The Warner Bros. series: "Public Enemy," "The Roaring Twenties." It’s interesting: I hadn’t seen "The Roaring Twenties" for probably 15 years, and when I wrote this and went back and watched it, I was amazed to see how much of an homage I did to "The Roaring Twenties" (laughs), and I’ll call it that instead of active thievery. But I was like, "Oh my God. This is the guy who's from WW1," and there were a couple of things that jumped out at me, and I said, "Well, I totally got to it, but subliminally, because it wasn’t conscious. It's an homage then. All of that stuff. I mean obviously from "Goodfellas," of course, but as it relates to this particularly in terms of this era, I loved Rod Steiger’s "Al Capone," "Pay or Die" with Ernest Borgnine, and these were all movies that Marty then also watched with us again. We ended up going to his screening room, which is like the best film class ever. You really want to pinch yourself. You’re sitting here watching gangster movies with Martin Scorsese. We watched Roger Corman’s "The St. Valentine's Day Massacre," with Jason Robards as Al Capone if you can believe it, which was pretty amazing. All that period stuff. There’s not a lot of it. You know I watched not a lot of it that specifically deals with this era. "Once Upon a Time in America," of course, watched that again. I watched a lot of "The Untouchables" (TV show) just to sort of get the flavor.
What you said about pinching yourself, making like a '20s gangster epic with Martin Scorsese as your director, that’s got to be like wish-fulfillment.

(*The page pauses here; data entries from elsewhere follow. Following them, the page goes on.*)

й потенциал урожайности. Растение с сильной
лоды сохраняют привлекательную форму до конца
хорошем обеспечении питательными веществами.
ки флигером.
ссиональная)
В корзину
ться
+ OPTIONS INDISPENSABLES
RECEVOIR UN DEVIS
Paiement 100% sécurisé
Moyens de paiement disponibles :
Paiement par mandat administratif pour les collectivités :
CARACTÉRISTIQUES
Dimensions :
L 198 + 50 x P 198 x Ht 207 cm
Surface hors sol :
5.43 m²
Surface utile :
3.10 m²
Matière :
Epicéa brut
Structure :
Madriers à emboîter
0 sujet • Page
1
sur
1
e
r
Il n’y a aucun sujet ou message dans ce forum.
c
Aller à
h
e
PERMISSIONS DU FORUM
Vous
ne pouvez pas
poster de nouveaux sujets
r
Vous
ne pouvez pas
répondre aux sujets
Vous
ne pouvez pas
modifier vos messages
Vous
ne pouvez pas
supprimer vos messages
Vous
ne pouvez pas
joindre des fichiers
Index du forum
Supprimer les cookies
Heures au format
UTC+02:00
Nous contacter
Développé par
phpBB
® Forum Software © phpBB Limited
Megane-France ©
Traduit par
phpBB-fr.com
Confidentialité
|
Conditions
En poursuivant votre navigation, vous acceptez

Yeah, mind-blowing. It’s not an exaggeration for me to say he’s the reason I started doing this in the first place. "Taxi Driver" was the first movie that I ever really noticed as a work of cinema. I went to see that movie when I was 16 and I thought, "This is not like other movies," and I didn’t know why. And I started to think and I went back and saw it like 15 times. And then that’s what got me interested in it, so it’s a flash-forward 35 years or whatever it is, and say that now I actually get to call this guy "Marty." And I know him and I work with him and the ultimate compliment from him is "I will direct your script." It’s just incredible, yeah. It’s just a dream come true.
Getting back to "The Sopranos," there was always that sense, and you and I have talked about it and I’ve talked about it with David, that some of the audience wanted it to be a straightforward gangster show and were annoyed that it wasn’t. Do you think that they may find this a bit more satisfying?

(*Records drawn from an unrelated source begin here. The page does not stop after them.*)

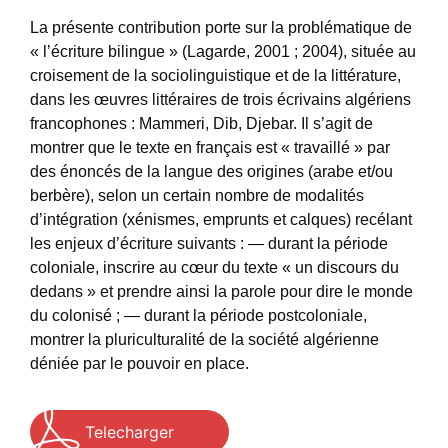
La présente contribution porte sur la problématique de
« l’écriture bilingue » (Lagarde, 2001 ; 2004), située au
croisement de la sociolinguistique et de la littérature,
dans les œuvres littéraires de trois écrivains algériens
francophones : Mammeri, Dib, Djebar. Il s’agit de
montrer que le texte en français est « travaillé » par
des énoncés de la langue des origines (arabe et/ou
berbère), selon un certain nombre de modalités
d’intégration (xénismes, emprunts et calques) recélant
les enjeux d’écriture suivants : — durant la période
coloniale, inscrire au cœur du texte « un discours du
dedans » et prendre ainsi la parole pour dire le monde
du colonisé ; — durant la période postcoloniale,
montrer la pluriculturalité de la société algérienne
déniée par le pouvoir en place.
Telecharger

I don’t know because I don’t think it is only a gangster series. Of course, with what you’ve seen it’s hard to say. I think if anything we might hear some of the same complaints from people who only think it’s a gangster series and only want it to be. But part of what made "The Sopranos" great is that it wasn’t all one thing. The reason you were interested and liked Tony is because you got to see the other stuff in his life. That’s what made his so relatable. I think it’s the same thing here. You get to know these characters on a human level and hopefully you get invested in their other lives that don’t revolve around shooting people and crime. But it’s hard to say. My way of doing this, I ascribed to the David Chase philosophy, which is, "Your job is to be entertaining," and I just try to be entertaining and hopefully it works. And that means different things to all people.
Well, it’s a hell of a sandbox you get to play in here.
You’re not kidding. You’re not kidding, man. With actual sand.